**Data excerpts:**
§
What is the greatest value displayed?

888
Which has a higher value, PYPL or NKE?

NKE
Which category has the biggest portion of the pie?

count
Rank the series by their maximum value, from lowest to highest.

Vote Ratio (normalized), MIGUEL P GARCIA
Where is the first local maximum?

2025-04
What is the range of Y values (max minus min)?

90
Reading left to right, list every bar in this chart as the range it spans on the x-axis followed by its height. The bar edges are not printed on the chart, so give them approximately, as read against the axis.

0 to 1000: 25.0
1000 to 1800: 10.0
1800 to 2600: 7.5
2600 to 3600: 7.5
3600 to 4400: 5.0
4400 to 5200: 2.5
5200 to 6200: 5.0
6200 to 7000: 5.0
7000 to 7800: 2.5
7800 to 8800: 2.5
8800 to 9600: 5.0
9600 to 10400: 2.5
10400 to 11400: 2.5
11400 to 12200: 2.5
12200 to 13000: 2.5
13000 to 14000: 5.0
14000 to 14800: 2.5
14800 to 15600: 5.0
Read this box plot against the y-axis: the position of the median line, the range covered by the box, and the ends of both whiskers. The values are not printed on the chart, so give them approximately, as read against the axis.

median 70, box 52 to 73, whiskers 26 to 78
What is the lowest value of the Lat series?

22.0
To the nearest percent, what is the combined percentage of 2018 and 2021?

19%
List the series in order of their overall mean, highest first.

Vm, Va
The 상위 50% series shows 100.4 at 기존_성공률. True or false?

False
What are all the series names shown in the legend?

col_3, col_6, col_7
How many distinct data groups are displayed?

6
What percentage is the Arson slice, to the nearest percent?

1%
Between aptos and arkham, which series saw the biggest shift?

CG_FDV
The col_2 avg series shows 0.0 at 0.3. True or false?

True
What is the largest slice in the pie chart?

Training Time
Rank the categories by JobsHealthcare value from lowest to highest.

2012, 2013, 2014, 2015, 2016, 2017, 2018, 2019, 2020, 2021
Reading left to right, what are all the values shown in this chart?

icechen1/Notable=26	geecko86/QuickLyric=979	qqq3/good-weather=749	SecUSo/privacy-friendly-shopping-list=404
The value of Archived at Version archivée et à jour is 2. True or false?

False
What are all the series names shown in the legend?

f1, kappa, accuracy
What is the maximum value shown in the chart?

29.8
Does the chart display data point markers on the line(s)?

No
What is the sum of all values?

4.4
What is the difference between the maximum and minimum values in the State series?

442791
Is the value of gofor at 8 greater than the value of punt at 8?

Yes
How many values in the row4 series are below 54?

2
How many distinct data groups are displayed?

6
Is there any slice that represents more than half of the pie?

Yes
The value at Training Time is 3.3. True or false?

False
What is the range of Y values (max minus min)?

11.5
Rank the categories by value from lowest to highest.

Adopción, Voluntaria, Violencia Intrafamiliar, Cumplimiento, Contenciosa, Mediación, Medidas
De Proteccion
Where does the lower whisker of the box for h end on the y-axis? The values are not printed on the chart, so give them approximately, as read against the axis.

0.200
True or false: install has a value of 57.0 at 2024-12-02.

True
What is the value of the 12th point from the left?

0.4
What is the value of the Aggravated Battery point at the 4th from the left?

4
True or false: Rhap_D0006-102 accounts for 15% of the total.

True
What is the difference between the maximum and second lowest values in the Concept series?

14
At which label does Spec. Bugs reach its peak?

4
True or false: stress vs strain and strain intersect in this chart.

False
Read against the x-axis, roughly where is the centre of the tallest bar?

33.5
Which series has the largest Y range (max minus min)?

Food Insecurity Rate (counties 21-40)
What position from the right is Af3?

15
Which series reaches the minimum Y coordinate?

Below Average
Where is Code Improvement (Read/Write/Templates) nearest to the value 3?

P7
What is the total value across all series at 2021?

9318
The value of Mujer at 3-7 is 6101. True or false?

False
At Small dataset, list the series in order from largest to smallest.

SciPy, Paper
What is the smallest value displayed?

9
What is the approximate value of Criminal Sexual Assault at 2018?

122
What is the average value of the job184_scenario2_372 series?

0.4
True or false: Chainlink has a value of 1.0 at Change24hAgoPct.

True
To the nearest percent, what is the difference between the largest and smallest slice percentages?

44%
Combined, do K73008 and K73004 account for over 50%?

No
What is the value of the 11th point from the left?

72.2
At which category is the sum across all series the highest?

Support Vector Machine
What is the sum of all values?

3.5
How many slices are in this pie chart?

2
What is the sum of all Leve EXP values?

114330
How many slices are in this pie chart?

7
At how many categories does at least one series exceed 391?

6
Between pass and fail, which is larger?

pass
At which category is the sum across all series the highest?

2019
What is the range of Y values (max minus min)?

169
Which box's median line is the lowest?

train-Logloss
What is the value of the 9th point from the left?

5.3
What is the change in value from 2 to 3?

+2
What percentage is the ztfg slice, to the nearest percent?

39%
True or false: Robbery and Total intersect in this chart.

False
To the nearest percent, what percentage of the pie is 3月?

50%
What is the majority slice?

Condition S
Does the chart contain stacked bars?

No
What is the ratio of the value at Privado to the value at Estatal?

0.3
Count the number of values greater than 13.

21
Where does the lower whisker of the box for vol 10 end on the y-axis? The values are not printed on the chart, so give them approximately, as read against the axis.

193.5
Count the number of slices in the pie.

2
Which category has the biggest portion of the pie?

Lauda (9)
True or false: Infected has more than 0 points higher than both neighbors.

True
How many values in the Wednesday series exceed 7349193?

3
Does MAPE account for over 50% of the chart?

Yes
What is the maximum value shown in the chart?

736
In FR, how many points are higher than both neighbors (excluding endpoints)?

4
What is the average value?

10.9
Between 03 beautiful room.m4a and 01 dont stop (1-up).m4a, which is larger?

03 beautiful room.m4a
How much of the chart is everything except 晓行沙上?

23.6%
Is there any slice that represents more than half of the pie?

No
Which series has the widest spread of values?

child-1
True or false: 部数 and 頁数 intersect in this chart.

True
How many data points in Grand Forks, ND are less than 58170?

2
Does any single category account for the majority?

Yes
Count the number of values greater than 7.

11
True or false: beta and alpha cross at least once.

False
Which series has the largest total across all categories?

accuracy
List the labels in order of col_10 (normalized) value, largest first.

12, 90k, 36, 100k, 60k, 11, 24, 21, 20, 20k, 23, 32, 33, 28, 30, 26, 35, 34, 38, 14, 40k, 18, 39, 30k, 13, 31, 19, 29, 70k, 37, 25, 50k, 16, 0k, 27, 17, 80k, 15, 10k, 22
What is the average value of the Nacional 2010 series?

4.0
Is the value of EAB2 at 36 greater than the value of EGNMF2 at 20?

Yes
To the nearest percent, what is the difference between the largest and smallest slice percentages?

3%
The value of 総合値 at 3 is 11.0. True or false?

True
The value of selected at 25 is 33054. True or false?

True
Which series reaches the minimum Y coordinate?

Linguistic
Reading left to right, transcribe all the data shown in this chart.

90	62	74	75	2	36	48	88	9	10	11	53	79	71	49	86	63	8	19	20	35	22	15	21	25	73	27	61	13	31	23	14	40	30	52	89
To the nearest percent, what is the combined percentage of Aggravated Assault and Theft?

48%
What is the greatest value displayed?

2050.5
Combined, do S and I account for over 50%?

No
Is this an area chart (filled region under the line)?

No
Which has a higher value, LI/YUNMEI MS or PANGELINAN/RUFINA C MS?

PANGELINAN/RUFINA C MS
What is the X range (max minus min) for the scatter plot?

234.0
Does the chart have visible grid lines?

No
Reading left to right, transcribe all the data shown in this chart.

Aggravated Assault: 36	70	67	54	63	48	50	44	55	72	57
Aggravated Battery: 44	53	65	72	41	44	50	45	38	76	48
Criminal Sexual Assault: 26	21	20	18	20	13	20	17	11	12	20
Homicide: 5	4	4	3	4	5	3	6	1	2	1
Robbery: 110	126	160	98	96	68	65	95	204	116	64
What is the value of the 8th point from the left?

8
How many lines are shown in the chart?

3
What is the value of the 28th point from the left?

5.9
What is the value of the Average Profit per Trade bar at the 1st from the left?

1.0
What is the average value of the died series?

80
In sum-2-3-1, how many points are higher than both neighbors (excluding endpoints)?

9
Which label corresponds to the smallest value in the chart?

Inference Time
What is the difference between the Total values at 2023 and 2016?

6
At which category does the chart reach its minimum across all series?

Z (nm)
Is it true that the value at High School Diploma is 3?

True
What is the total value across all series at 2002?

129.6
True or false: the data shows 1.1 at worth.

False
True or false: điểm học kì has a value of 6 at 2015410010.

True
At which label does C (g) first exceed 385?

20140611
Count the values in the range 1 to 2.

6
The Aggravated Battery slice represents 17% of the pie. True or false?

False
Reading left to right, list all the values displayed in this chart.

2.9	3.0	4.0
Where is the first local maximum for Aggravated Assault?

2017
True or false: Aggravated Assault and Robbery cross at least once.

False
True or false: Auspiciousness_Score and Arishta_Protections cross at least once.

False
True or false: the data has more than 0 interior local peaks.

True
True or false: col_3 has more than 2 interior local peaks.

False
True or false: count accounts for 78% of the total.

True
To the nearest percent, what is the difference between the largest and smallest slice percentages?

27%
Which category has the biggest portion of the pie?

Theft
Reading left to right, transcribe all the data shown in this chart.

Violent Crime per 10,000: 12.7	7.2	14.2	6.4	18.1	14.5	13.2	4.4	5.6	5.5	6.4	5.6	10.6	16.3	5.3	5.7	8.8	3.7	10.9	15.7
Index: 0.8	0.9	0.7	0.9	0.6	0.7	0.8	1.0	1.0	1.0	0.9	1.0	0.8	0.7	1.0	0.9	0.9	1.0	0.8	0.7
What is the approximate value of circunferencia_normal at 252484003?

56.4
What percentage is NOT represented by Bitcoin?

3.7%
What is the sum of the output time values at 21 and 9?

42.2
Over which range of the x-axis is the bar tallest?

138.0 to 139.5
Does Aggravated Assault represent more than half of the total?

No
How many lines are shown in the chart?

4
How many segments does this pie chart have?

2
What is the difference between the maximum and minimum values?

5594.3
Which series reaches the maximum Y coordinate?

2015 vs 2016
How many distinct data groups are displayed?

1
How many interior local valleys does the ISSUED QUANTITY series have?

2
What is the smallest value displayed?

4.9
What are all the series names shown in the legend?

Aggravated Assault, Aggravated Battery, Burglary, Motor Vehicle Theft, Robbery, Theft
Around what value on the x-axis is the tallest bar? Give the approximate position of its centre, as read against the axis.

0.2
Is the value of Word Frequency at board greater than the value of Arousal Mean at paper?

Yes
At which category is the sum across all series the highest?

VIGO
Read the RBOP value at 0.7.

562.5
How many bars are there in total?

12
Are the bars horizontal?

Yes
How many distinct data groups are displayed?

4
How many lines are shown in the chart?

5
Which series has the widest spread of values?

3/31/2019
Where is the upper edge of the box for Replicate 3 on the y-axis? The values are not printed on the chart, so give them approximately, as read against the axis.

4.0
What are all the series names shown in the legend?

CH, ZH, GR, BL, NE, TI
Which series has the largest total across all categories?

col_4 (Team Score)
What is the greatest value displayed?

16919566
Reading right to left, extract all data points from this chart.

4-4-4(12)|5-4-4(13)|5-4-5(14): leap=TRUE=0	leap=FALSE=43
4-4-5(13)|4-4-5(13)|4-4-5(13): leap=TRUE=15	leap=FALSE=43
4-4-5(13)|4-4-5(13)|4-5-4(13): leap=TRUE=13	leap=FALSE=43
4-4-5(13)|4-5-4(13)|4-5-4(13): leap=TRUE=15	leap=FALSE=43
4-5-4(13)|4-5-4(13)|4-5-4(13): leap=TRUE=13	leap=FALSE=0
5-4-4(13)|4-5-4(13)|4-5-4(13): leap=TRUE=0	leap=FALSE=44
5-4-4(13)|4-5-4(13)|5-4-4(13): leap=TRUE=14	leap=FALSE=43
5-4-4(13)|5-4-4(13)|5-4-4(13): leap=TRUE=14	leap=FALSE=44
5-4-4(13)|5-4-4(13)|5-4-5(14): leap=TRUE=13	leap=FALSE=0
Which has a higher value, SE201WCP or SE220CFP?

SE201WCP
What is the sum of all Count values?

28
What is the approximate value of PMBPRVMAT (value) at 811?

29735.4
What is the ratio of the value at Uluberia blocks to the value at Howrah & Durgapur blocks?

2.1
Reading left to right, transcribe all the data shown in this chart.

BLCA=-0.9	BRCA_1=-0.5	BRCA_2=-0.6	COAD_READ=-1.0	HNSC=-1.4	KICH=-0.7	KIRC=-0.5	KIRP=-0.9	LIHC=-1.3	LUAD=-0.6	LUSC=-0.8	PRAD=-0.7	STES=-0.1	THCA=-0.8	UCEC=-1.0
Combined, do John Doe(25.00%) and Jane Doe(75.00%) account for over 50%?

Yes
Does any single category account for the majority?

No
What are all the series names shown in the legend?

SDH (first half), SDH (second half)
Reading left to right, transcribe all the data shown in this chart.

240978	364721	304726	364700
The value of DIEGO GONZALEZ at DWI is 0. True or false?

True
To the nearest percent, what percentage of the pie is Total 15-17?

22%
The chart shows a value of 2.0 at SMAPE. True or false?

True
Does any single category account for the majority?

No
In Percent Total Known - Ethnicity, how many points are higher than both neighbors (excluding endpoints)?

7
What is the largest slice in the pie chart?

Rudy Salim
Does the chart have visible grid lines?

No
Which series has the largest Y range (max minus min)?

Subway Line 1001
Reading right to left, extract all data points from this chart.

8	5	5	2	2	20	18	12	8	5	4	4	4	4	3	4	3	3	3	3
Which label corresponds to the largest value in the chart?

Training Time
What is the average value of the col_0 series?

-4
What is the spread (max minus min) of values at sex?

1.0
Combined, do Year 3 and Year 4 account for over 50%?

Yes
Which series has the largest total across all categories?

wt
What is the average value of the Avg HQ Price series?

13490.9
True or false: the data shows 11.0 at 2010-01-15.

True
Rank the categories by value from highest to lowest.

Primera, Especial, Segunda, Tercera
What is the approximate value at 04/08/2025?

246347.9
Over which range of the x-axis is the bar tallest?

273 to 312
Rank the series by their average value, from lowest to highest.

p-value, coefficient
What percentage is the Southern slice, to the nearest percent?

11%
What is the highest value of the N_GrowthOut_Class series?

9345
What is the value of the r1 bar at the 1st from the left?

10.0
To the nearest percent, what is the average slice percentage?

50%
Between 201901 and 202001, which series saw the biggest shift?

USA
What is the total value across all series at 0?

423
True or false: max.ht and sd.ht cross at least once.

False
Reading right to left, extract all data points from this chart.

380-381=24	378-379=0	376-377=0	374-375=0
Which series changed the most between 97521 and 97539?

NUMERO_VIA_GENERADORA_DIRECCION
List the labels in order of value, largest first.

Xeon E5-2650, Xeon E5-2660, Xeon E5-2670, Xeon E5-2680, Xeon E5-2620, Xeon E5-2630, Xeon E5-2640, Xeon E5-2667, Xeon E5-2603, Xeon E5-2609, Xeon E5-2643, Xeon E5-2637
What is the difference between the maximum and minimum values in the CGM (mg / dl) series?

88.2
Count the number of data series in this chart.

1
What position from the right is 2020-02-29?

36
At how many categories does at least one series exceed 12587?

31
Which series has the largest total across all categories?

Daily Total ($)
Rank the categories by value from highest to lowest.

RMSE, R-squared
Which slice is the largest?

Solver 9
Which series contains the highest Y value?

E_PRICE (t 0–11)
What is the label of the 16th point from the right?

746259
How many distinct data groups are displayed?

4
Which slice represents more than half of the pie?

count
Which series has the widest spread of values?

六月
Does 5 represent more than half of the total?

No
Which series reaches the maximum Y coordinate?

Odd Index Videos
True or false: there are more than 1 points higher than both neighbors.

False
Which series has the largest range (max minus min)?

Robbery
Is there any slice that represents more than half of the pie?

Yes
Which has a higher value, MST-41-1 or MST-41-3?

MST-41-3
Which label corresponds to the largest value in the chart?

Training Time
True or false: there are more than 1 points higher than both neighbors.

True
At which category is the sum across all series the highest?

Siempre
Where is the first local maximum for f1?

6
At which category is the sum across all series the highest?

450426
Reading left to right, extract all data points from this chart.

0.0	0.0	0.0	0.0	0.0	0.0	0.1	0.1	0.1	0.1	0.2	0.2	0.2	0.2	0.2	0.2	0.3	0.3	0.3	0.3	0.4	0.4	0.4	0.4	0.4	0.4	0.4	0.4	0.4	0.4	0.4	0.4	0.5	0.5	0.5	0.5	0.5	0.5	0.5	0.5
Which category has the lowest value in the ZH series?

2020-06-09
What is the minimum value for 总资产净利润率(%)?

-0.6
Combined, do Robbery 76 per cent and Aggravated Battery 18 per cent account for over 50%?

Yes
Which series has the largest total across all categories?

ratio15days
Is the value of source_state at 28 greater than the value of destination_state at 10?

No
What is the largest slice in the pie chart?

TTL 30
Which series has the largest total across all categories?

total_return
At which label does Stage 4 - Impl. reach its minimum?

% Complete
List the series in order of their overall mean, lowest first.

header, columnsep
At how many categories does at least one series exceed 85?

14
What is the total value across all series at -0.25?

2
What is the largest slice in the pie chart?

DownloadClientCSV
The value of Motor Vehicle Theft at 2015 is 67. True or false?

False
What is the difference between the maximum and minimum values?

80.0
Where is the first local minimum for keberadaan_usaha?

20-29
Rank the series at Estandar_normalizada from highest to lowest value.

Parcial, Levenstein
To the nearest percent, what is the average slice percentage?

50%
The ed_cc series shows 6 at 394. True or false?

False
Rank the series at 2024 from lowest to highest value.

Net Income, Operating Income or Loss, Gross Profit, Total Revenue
§
Revise everything from the start of the items down to the line containing "Reading left to right, list every", replacing "greatest" with "largest" and leaving all else unchanged.

**RESPONSE TO THE TASK:**
What is the largest value displayed?

888
Which has a higher value, PYPL or NKE?

NKE
Which category has the biggest portion of the pie?

count
Rank the series by their maximum value, from lowest to highest.

Vote Ratio (normalized), MIGUEL P GARCIA
Where is the first local maximum?

2025-04
What is the range of Y values (max minus min)?

90
Reading left to right, list every bar in this chart as the range it spans on the x-axis followed by its height. The bar edges are not printed on the chart, so give them approximately, as read against the axis.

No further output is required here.